Sean Ambrose just ate it up. He started listening to these Tom Peters lectures on tape, Thriving on Chaos. "Grrreat stooff!" he'd bray in that moronic burr of his. I thought he was just sucking up to Hannibal (our new boss - another Brit). Hannibal is totally into that leadership garbage; he had these "Agent Change" T-shirts made up for us to wear at the quality circle. There are some aspects I agree with. Sean gave me this one Peters tape, Brand You - how we're not workers anymore, we're brands, and there are no employers, just companies who want to buy your brand. I liked that. I've always thought of myself that way, if not in exactly those terms; as something unique that you couldn't get from anyone else. The Point Man. The Go-To Guy. I even have a sort of brand motto, "Zero Body Count," because I'm a fanatic about collateral damage. (They should put that in the Customer Bill of Rights.)

But now we're experiencing some colossal blowback. Sean got hold of a doomsday virus. (He scammed it by impersonating me, with a standard-issue latex mask and voice simulator. What's the point of self-branding with all that interchangeable-identity gear lying around?) He's shopping around the antidote in exchange for biotech stock options. "Does that surprise you, Mr. Hunt?" Hannibal asked me at the briefing.
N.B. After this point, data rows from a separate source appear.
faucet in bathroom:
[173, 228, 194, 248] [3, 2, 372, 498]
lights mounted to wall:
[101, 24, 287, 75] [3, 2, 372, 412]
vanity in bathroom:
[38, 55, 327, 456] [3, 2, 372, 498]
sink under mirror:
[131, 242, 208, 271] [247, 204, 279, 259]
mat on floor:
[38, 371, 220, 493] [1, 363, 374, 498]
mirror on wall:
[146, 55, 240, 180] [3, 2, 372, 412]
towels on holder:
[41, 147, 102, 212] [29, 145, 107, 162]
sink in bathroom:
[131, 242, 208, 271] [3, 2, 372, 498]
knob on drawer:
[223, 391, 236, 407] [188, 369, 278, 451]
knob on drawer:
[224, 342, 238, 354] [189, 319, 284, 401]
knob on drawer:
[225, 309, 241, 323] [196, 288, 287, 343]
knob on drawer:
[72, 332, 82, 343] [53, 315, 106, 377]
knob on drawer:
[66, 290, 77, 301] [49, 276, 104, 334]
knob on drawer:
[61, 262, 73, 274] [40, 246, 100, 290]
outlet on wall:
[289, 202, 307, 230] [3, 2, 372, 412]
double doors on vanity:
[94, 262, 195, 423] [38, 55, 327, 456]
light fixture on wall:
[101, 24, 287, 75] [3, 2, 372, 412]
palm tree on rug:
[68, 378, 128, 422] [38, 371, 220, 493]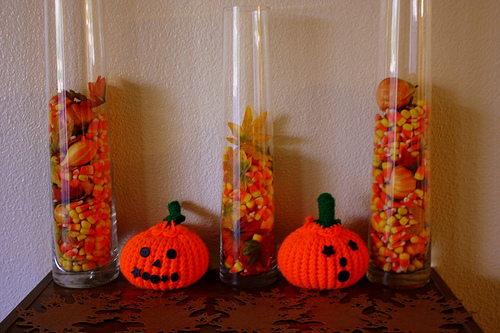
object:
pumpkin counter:
[118, 191, 370, 291]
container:
[45, 1, 121, 289]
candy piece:
[376, 77, 419, 111]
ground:
[440, 136, 473, 183]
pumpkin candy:
[382, 165, 417, 200]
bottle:
[364, 0, 432, 290]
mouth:
[131, 266, 179, 283]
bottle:
[219, 4, 278, 288]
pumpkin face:
[131, 247, 179, 284]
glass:
[45, 0, 122, 289]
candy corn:
[413, 173, 424, 181]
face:
[321, 239, 359, 282]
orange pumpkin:
[277, 193, 370, 290]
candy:
[221, 112, 277, 284]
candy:
[368, 72, 436, 274]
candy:
[48, 82, 116, 273]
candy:
[385, 213, 400, 225]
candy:
[389, 241, 419, 266]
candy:
[380, 156, 391, 183]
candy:
[246, 181, 260, 197]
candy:
[255, 205, 267, 224]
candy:
[227, 259, 244, 274]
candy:
[90, 163, 107, 179]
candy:
[87, 116, 104, 136]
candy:
[76, 203, 92, 223]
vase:
[45, 0, 117, 288]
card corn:
[222, 146, 274, 222]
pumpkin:
[120, 200, 210, 292]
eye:
[141, 247, 150, 257]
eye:
[166, 249, 177, 260]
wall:
[0, 0, 499, 333]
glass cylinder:
[219, 5, 276, 286]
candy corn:
[244, 193, 253, 202]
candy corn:
[251, 190, 261, 198]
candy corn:
[263, 167, 271, 174]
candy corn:
[255, 214, 261, 221]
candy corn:
[226, 183, 232, 190]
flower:
[225, 105, 271, 147]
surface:
[14, 288, 476, 333]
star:
[131, 266, 141, 278]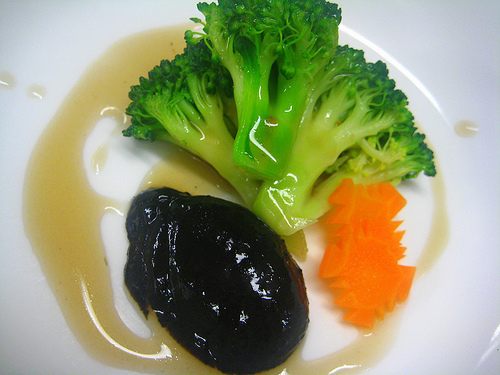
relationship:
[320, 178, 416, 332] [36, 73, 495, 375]
carrot on plate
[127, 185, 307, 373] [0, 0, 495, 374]
black shell on a plate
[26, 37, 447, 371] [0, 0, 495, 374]
liquid on plate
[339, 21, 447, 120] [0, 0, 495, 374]
light reflected on plate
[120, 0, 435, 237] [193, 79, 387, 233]
broccolli with sauce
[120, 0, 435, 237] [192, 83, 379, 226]
broccolli with sauce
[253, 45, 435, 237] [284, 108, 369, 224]
broccolli with sauce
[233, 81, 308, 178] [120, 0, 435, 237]
stem of broccolli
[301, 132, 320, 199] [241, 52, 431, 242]
stem of broccoli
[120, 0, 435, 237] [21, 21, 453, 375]
broccolli with liquid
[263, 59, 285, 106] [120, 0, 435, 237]
space between broccolli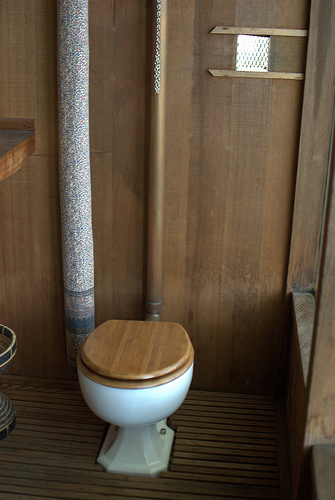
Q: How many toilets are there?
A: One.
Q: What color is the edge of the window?
A: Brown.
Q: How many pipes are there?
A: Two.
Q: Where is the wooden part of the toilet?
A: Lid.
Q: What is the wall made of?
A: Wood.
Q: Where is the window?
A: To the right.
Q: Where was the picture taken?
A: In a bathroom.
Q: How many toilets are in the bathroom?
A: 1.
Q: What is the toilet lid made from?
A: Wood.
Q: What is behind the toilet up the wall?
A: A pipe.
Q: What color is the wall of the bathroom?
A: Brown.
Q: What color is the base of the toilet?
A: White.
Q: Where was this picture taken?
A: A bathroom.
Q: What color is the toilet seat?
A: Brown.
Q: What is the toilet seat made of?
A: Wood.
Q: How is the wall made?
A: Of wood.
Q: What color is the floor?
A: Brown.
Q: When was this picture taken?
A: Daytime.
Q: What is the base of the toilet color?
A: White.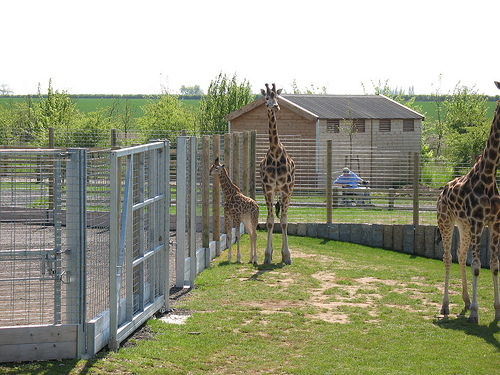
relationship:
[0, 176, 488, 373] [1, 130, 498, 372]
dirt covering inside enclosure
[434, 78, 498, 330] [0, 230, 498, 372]
giraffe standing on grassy area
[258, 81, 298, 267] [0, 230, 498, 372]
adult standing on grassy area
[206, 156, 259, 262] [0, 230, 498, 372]
baby giraffe standing on grassy area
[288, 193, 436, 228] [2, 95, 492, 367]
grass missing in field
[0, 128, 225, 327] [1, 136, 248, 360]
area of enclosure with fence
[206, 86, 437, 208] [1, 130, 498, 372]
building behind enclosure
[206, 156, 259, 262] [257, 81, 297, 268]
baby giraffe standing by giraffe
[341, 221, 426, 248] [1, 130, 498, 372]
stone wall lining enclosure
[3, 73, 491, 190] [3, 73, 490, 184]
trees with leaves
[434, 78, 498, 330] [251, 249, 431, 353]
giraffe standing on grass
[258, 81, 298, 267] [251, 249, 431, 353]
adult standing on grass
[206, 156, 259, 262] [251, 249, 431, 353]
baby giraffe standing on grass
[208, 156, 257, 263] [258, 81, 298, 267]
baby giraffee standing next to adult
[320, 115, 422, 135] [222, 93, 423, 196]
windows on top of building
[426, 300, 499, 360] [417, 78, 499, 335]
shadow from giraffe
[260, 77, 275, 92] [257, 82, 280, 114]
horns on top of head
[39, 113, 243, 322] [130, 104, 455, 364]
fence around enclosure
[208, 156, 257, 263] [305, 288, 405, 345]
baby giraffee standing on grass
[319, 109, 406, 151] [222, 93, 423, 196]
windows on top of building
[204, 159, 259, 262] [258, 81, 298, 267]
baby giraffe standing next to adult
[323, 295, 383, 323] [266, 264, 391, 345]
dirt on ground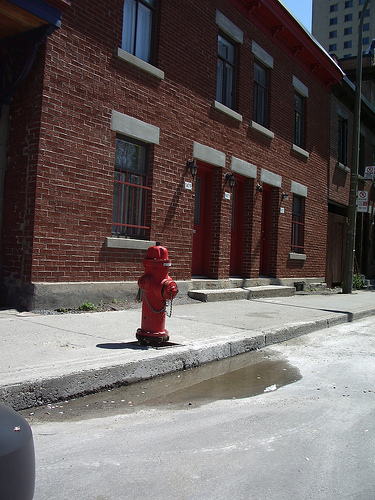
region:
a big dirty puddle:
[32, 344, 306, 413]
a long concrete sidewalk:
[2, 285, 373, 401]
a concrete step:
[191, 284, 246, 302]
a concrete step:
[248, 280, 294, 298]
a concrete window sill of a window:
[103, 235, 157, 251]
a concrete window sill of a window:
[288, 251, 307, 262]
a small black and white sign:
[355, 191, 368, 200]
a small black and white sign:
[362, 165, 373, 174]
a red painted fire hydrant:
[132, 239, 175, 343]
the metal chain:
[138, 278, 178, 314]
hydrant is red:
[127, 232, 182, 347]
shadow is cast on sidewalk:
[92, 337, 177, 355]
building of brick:
[4, 61, 354, 286]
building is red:
[3, 0, 359, 291]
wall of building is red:
[188, 155, 220, 278]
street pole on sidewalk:
[336, 1, 371, 301]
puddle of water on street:
[21, 343, 301, 414]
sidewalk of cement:
[175, 286, 371, 366]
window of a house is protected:
[96, 127, 160, 244]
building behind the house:
[306, 1, 373, 54]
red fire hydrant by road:
[121, 232, 217, 401]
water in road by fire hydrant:
[127, 254, 251, 397]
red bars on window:
[104, 109, 179, 248]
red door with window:
[192, 146, 219, 270]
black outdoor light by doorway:
[177, 146, 220, 185]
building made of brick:
[50, 91, 130, 277]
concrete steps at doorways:
[184, 228, 261, 319]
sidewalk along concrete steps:
[190, 280, 348, 316]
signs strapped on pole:
[344, 145, 373, 224]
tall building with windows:
[303, 4, 361, 68]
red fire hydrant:
[129, 238, 181, 352]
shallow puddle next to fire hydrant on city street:
[19, 334, 304, 426]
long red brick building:
[1, 0, 372, 317]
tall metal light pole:
[339, 0, 373, 296]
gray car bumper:
[0, 387, 39, 499]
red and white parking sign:
[356, 186, 369, 215]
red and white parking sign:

He didn't seem all that shocked about it himself. And I guess it really doesn't surprise me that one of our top agents has set up shop as a super-terrorist holding millions of lives hostage for ransom. After all, we're the ones who drummed it into him that things like loyalty and stable employment are dead and buried, that your only chance in life is to make a killing in the market. He's just doing what we trained him to do.

HR is in damage-control overdrive. They're revamping the interview process, developing a new personality-type indicator. They think they'll finally be able to distinguish the violent, impulsive nihilists they want to screen out from the violent, impulsive altruists they want to hire. And they're trying to "tailor a compensation package that can really compete" (with a career in bio-terrorism). They even promised me more vacation days. I've heard that before.

So there's this woman in a bar last night. We get to talking. I should have spotted her. Before I know it she's slipping me an AFSCME card. Says her sources tell her there are issues at IMF. Pay issues. Overtime issues. Big time OSHA issues. I tell her to run, disappear - she doesn't realize who she's up against, what they're capable of. She laughs. "I've seen it all," she says. "Borders. Wal-Mart. The Yale TAs. You're public sector. A walk in the park." She leans in close, puts the pen in my hand. "C'mon sweetie," she murmurs. "Solidarity is forever."